● **Tasks to carry out**:
#1 Copy out the part of the essay on data science that opens with the words containing "Data Science is More" and closes with "and business value.".
#2 For each statement (a), (b), and (c), say whether it agrees with the essay on data science, answering yes or no and quoting the deciding words. (a) Electrical engineering was the dominant discipline in the early days of computer science. (b) Cyber-security is named as an area where data science techniques have been deeply explored. (c) A data scientist asks the same questions as a statistician.

++++ Source text

Data Science is More Transformative than Computer Science

 

Data Science is to computer science what computer science is to electrical engineering.  Back in the early days of computer science, electrical engineering was the dominant discipline.  Electrical engineering defined the platforms and interfaces that dominated most developing industries.  Over time, computer science relegated electrical engineering to commoditized objects of hardware, which were sewn together and operated by software systems.  Computer science has radically transformed the world over the last generation, and enabled computational scale at unprecedented levels.  We are entering a similar transition from computer science to data science, as data science starts to define the systems that enable next generation capability and business value.

Data science blends a variety of general techniques from applied mathematics, statistics, and computer science that are rapidly transforming our information processing capabilities and, therefore, our everyday experience. While no categories are pure, the questions that a data scientist asks and the technologies a data scientist wields are somewhat different than that of a computer scientist or even a statistician. Like a statistician, a data scientist is interested in patterns in data sets, but also like a computer scientist a data scientist is interested in practical cost and limit considerations of computing real and valuable results at scale.  It is this mixing of disciplines and capabilities that enables data science to be a transformative technology.

As an example, a data scientist might ask: “how can we build, in a practical way, a valuable predictive model out of continuous streams of data which are increasing in volume and/or velocity by an order of magnitude every year or less?” This question may lead the data scientist to think about certain kinds of statistical models that are appropriate for streams rather than finite sets. Then, like a statistician, the data scientist must carefully analyze the real problem and the kind of data available on which to build and apply models that generate insights. Finally, like a computer scientist, the data scientist must help choose the right algorithms and consider the appropriate information-processing infrastructure to allow the whole concept to be realized and sustained economically. Very practical applications that relate to questions of this type are emerging in areas ranging from the Internet of Things (IoT), pharmaceuticals, insurance, and other financial services.

Following the impact that first electrical engineering and then computer science has had in all industries and aspects of our lives, data science is just beginning to transform our economy and society. Like computer science in the 1970s, today many data science techniques have been deeply explored and developed in research or focused industrial areas like computational advertising, cyber-security, and high frequency stock market trading. For the rest of the world, we are very much at the dawn of the data science era similar to the dawn of general computing era in the 80s.  What sets this transition apart, however is as a collection of techniques and technologies, data science is capable of being even more transformative than any of it’s technical predecessors.

++++++++
++++ Data section

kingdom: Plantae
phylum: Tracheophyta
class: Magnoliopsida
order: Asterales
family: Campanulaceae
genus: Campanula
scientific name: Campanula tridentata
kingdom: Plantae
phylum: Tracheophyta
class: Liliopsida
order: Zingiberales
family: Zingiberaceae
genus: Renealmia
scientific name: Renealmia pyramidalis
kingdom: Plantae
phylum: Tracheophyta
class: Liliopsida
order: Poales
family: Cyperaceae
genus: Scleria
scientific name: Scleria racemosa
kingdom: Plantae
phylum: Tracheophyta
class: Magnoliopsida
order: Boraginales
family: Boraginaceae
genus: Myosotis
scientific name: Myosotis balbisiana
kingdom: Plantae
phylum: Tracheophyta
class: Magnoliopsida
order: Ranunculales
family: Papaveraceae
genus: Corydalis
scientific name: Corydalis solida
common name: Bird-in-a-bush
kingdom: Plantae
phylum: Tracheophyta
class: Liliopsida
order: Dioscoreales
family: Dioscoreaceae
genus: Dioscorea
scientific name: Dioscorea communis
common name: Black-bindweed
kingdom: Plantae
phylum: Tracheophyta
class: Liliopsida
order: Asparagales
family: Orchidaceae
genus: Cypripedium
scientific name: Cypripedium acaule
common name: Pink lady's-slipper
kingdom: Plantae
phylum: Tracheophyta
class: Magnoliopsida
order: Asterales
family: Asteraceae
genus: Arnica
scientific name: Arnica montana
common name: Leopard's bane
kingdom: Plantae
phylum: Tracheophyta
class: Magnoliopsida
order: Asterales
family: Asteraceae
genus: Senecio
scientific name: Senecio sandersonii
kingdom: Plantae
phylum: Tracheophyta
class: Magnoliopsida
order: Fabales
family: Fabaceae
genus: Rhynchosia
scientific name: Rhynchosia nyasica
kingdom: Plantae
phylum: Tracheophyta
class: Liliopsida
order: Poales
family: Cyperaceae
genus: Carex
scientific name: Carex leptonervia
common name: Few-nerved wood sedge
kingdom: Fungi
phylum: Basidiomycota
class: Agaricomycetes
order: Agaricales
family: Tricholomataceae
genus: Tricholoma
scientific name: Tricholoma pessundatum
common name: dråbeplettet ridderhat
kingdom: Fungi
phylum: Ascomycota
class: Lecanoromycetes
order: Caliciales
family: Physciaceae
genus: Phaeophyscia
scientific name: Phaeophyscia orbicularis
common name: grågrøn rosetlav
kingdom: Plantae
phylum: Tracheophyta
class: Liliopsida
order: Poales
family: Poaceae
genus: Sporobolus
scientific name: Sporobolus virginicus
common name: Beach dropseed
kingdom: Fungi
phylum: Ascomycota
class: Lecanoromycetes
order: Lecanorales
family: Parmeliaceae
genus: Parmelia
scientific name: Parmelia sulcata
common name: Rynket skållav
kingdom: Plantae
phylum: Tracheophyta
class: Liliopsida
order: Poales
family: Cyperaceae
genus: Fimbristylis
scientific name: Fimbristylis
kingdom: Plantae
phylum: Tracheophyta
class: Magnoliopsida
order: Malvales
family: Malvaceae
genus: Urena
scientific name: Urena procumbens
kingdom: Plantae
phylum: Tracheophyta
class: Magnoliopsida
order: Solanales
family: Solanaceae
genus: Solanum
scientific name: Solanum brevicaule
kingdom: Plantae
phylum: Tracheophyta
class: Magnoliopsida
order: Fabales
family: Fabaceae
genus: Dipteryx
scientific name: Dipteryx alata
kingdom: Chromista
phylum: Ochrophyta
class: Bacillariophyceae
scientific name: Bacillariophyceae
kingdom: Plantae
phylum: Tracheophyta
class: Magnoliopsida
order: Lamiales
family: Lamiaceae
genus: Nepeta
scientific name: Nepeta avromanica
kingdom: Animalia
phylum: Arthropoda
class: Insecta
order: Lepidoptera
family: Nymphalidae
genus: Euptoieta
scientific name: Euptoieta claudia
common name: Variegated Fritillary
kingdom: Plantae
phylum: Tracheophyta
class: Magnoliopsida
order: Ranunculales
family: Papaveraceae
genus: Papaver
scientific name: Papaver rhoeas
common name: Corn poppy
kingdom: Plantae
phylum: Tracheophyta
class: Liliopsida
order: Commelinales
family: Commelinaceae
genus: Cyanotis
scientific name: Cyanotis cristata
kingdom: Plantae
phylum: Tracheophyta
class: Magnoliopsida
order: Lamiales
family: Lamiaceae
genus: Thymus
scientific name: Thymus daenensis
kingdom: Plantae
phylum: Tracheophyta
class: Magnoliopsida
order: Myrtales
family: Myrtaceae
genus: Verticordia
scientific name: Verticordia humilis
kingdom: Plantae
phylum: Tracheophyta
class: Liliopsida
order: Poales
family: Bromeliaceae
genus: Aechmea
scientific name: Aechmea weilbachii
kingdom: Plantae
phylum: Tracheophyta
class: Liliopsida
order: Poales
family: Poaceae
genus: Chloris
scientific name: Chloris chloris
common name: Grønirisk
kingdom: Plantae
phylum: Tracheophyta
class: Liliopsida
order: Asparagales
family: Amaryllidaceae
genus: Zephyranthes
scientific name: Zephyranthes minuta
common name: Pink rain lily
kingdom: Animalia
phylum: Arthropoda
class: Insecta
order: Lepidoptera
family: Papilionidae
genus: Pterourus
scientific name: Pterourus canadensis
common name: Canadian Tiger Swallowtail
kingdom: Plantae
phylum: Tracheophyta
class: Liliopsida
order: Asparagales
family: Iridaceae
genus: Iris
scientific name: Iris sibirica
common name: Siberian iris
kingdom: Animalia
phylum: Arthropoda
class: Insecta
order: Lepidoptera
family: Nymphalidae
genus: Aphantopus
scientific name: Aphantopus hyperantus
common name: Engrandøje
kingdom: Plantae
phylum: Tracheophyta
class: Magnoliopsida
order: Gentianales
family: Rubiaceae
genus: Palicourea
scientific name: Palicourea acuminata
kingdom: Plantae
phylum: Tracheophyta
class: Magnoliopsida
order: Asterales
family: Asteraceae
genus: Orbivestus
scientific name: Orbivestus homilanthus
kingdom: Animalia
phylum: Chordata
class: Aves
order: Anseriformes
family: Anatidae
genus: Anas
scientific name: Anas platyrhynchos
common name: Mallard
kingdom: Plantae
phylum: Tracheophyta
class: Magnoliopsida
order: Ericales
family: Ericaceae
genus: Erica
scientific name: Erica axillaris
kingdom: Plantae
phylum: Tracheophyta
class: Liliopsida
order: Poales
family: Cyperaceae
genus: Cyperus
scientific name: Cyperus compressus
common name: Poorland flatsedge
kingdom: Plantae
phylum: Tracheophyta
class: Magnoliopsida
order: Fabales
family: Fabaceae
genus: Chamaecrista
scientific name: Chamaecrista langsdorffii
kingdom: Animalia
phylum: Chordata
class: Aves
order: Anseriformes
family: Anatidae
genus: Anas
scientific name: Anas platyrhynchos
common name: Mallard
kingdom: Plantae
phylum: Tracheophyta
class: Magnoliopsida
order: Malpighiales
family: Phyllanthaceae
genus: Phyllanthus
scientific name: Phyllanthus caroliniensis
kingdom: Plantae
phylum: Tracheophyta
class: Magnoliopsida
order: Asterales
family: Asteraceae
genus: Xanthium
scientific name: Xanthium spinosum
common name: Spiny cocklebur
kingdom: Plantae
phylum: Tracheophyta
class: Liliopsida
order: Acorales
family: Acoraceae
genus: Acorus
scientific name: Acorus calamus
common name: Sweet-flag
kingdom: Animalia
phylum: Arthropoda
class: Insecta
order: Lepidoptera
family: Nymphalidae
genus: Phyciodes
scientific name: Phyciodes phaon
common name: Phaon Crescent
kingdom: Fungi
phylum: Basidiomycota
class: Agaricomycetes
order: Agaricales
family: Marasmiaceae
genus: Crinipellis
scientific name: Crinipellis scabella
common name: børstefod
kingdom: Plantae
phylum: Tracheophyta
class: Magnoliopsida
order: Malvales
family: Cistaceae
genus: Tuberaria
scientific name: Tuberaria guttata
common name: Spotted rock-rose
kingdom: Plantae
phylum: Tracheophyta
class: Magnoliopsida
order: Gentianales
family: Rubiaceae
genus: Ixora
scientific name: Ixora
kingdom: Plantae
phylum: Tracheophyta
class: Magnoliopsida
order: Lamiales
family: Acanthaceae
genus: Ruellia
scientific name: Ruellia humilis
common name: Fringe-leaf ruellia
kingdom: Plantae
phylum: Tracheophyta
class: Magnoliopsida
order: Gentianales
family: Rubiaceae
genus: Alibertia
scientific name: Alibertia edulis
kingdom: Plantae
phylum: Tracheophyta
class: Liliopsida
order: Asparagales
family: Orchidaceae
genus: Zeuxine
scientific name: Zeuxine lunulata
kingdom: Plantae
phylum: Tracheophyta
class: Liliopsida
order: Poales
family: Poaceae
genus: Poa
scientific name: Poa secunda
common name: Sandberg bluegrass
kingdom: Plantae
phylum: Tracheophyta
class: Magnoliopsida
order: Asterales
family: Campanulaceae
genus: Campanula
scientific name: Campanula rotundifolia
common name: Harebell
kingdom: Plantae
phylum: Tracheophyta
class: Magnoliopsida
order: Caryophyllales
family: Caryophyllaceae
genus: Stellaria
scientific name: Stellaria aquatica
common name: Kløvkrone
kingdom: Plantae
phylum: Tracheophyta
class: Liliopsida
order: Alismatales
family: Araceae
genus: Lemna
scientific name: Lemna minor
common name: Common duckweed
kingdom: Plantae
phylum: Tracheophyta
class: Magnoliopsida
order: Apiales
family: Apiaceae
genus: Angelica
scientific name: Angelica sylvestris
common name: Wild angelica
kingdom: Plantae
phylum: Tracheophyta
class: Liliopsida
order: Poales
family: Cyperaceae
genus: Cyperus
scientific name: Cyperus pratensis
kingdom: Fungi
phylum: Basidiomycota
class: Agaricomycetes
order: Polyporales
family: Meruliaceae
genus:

++++++++

● **Completed exercise**:
#1
Data Science is More Transformative than Computer Science

 

Data Science is to computer science what computer science is to electrical engineering.  Back in the early days of computer science, electrical engineering was the dominant discipline.  Electrical engineering defined the platforms and interfaces that dominated most developing industries.  Over time, computer science relegated electrical engineering to commoditized objects of hardware, which were sewn together and operated by software systems.  Computer science has radically transformed the world over the last generation, and enabled computational scale at unprecedented levels.  We are entering a similar transition from computer science to data science, as data science starts to define the systems that enable next generation capability and business value.

#2
(a) Yes: "Back in the early days of computer science, electrical engineering was the dominant discipline."
(b) Yes: "today many data science techniques have been deeply explored and developed in research or focused industrial areas like computational advertising, cyber-security, and high frequency stock market trading."
(c) No: "the questions that a data scientist asks and the technologies a data scientist wields are somewhat different than that of a computer scientist or even a statistician."